# A collector's item???



## S&W Tiger (Feb 9, 2007)

I got a revolver Colt .38, DA, made in 1919, Army Special, 2" barrel, blue is faded but there is NO rust. A friend of mine said that an Army Special with a 
2" barrel is very rare. Do I have a collector's item?
What would be the value?
I would appreciate if somebody can help me.:smt1099


----------



## Baldy (Jun 21, 2006)

You can go over to the Colt site and them guys will help you out. They are collectors and they know what they are talking about. Here's the web address.
http://www.coltforum.com/forums/ubbthreads.php Good luck.


----------



## milquetoast (Nov 25, 2006)

According to Fjestad's Blue Book, the Army Special was made with 4, 4.5, 5 and 6 inch barrels. No 2 inch. Maybe it's a Holy Grail rarity, but more likely, somebody shortened the barrel.


----------



## Baldy (Jun 21, 2006)

Yep! That's what I am thinking too Miquetoast. But then again he maynot be measuring the barrel right and has a three inch model of some rare gun that Colt didn't put out to the public. Really need a picture on them old guns to get any help along with serial numbers. Hope it works out for him.


----------



## S&W Tiger (Feb 9, 2007)

The barrel is exactly 2 1/4". The serial number is a six digit number starting with 437 _ _ _. The barrel is factory installed according to everybody that has seen it. If it is something rare...what would be the price?


----------



## Charlie (May 13, 2006)

This thread would definately benefit if we had some pictures......:mrgreen:


----------



## scooter (May 9, 2006)

Are you measuring the forcing cone too?
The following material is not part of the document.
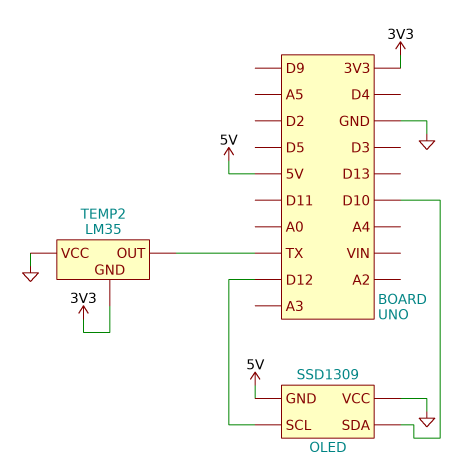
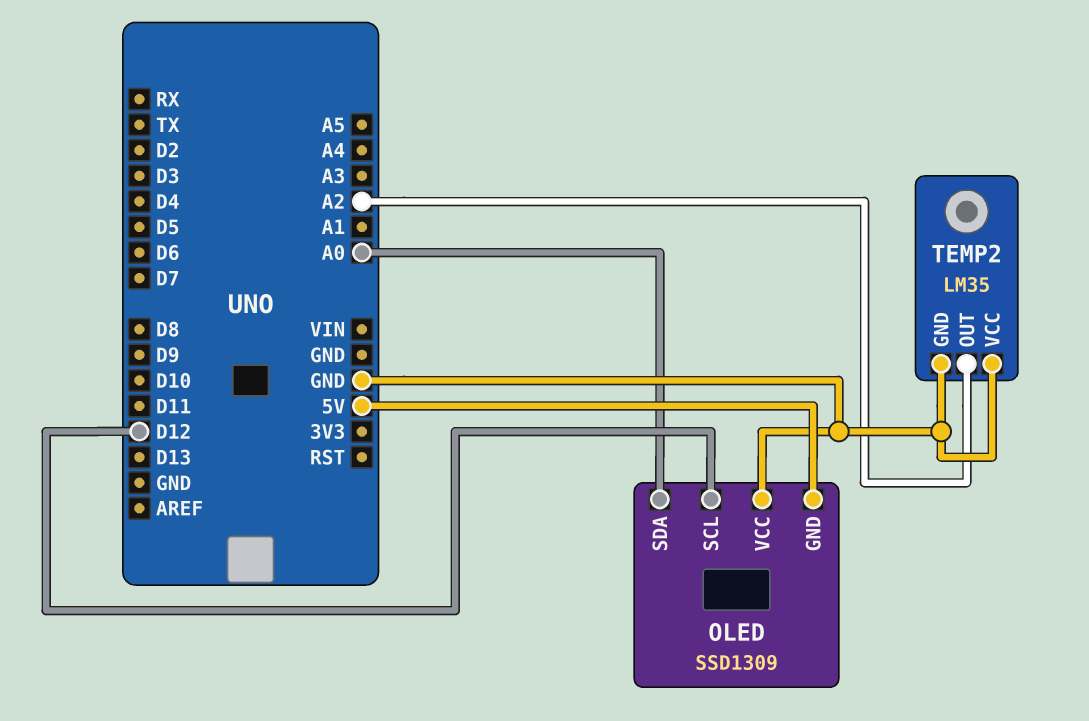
OLED pin SDA: D10 -> A0
TEMP2 pin GND: 3V3 -> GND
TEMP2 pin OUT: TX -> A2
That is part of the barrel in a revolver.(not trying to make ya look ignorant, just asking? )


----------



## S&W Tiger (Feb 9, 2007)

YES Scooter I am measuring from the front end of the barrel to the back part of the forcing cone.
It might help if the Forum does not make it so complicated to post photos.
If anyone wants to see some photos give me your e-mail and I'll be glad to send you some.


----------



## res1b3uq (Jul 3, 2006)

*Army Special*

Tiger--Look on top of the barrel. If it has been shortened, part of the patent information will be missing. Mine has "COLT'S PT F A MFG CO HARTFORD CT U.S.A " , and under that "PAT'D AUG 5 1884 JUNE 5 1900 JULY 4 1905."


----------



## Baldy (Jun 21, 2006)

Yep. If it has been shortened some of that would have to be gone. Of corse they may have filled it and buffed it out but that would have been a lot of work for a few dollars. (?????). Good Luck.

Best,Baldy.


----------



## res1b3uq (Jul 3, 2006)

*2" army special*

Even though you may not have a "collector", IME you have a very nice carry revolver. If you should decide you don't want it-------------Pm me.


----------



## dogngun (May 29, 2006)

Agree. It's a very good old revolver in either case.
Please check the Colt forum and let us know what their verdict is.

Good luck.

Mark


----------